■ **Work item**: Whenever the word "wire" shows up in a line of the data, copy that line.

BEGIN Raw data

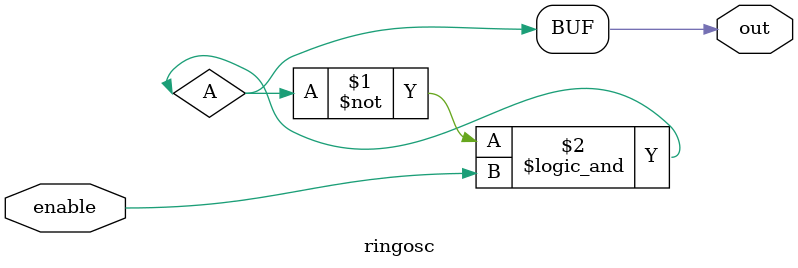
<source format=v>
/*
 **
 ** Copyright 2019 Karlsruhe Institute of Technology, Chair of Dependable Nano Computing
 **
 ** Permission is hereby granted, free of charge, to any person obtaining a copy of this software
 ** and associated documentation files (the "Software"), to deal in the Software without restriction, 
 ** including without limitation the rights to use, copy, modify, merge, publish, distribute, sublicense, 
 ** and/or sell copies of the Software, and to permit persons to whom the Software is furnished to do 
 ** so, subject to the following conditions:
 **
 ** The above copyright notice and this permission notice shall be included in all copies or substantial 
 ** portions of the Software.
 **
 ** THE SOFTWARE IS PROVIDED "AS IS", WITHOUT WARRANTY OF ANY KIND, EXPRESS OR IMPLIED, INCLUDING BUT NOT 
 ** LIMITED TO THE WARRANTIES OF MERCHANTABILITY, FITNESS FOR A PARTICULAR PURPOSE AND NONINFRINGEMENT. 
 ** IN NO EVENT SHALL THE AUTHORS OR COPYRIGHT HOLDERS BE LIABLE FOR ANY CLAIM, DAMAGES OR OTHER LIABILITY, 
 ** WHETHER IN AN ACTION OF CONTRACT, TORT OR OTHERWISE, ARISING FROM, OUT OF OR IN CONNECTION WITH THE 
 ** SOFTWARE OR THE USE OR OTHER DEALINGS IN THE SOFTWARE.
 **
 */
 
module ringosc( enable, out );
	input enable;
	output out;
	(* keep *) wire A /* synthesis syn_keep=1 keep=1 */;
	//(* keep *) wire B /* synthesis syn_keep=1 keep=1 */;
	//(* keep *) wire C /* synthesis syn_keep=1 keep=1 */;
	//assign B = ~A;
	//assign C = ~B;
	assign A = ~A && enable;
	assign out = A;	
endmodule


</source>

END Raw data

■ **The answer**:
	(* keep *) wire A /* synthesis syn_keep=1 keep=1 */;
	//(* keep *) wire B /* synthesis syn_keep=1 keep=1 */;
	//(* keep *) wire C /* synthesis syn_keep=1 keep=1 */;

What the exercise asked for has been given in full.